• **WHAT YOU SHOULD DO**
In the entries that follow, how many lines include "device"? Give the number and nothing else.
++++ MATERIAL FOR THIS EXERCISE
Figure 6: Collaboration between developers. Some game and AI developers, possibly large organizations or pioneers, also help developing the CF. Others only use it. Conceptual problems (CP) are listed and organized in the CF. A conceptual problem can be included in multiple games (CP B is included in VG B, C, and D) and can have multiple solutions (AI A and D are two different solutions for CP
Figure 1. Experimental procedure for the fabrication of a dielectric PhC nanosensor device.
++++++++
++++ MATERIAL FOR THIS EXERCISE
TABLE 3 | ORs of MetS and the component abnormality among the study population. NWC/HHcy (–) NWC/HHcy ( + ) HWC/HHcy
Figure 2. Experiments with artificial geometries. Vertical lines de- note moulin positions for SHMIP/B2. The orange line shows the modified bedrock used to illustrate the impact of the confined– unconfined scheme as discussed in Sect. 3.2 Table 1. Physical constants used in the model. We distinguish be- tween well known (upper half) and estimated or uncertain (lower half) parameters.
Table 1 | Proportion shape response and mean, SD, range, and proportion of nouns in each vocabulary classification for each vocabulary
++++++++
++++ MATERIAL FOR THIS EXERCISE
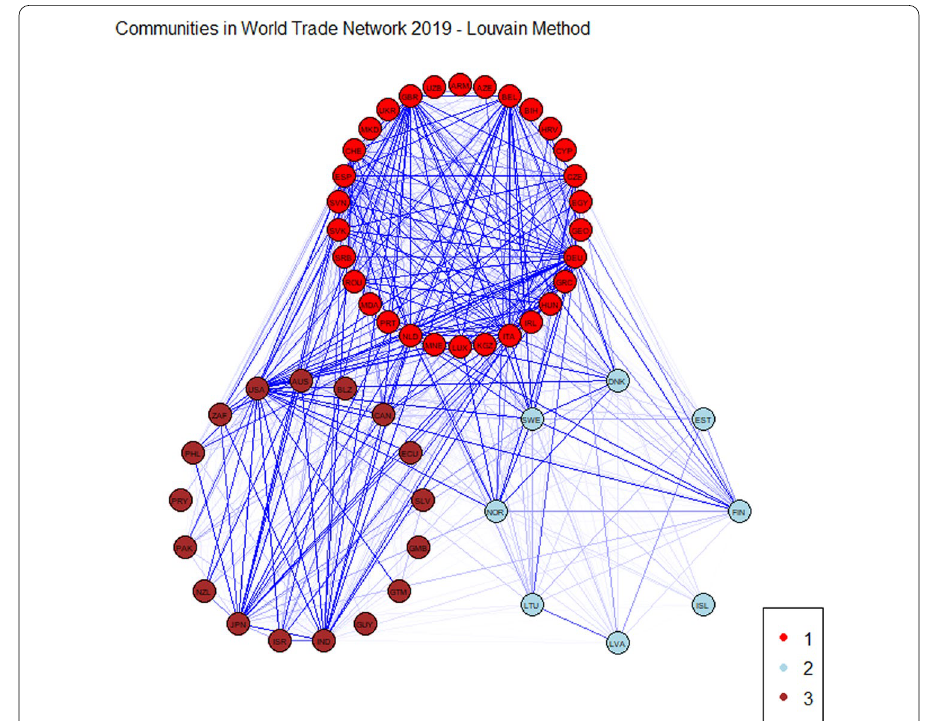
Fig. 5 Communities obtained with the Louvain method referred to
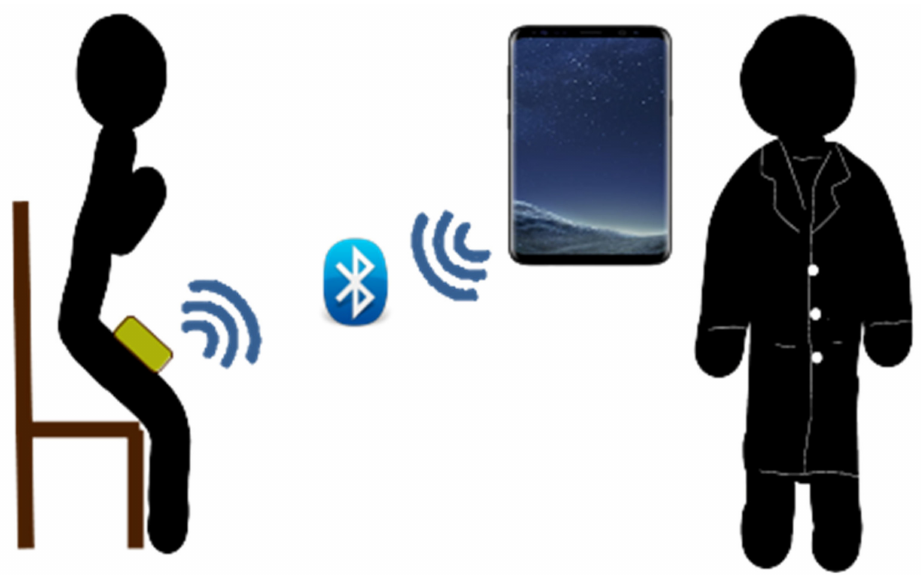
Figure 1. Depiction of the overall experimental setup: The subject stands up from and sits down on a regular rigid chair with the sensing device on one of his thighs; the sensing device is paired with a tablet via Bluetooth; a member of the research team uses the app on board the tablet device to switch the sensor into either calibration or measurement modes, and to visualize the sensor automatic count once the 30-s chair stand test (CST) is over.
++++++++
• **RESPONSE TO THE TASK**
2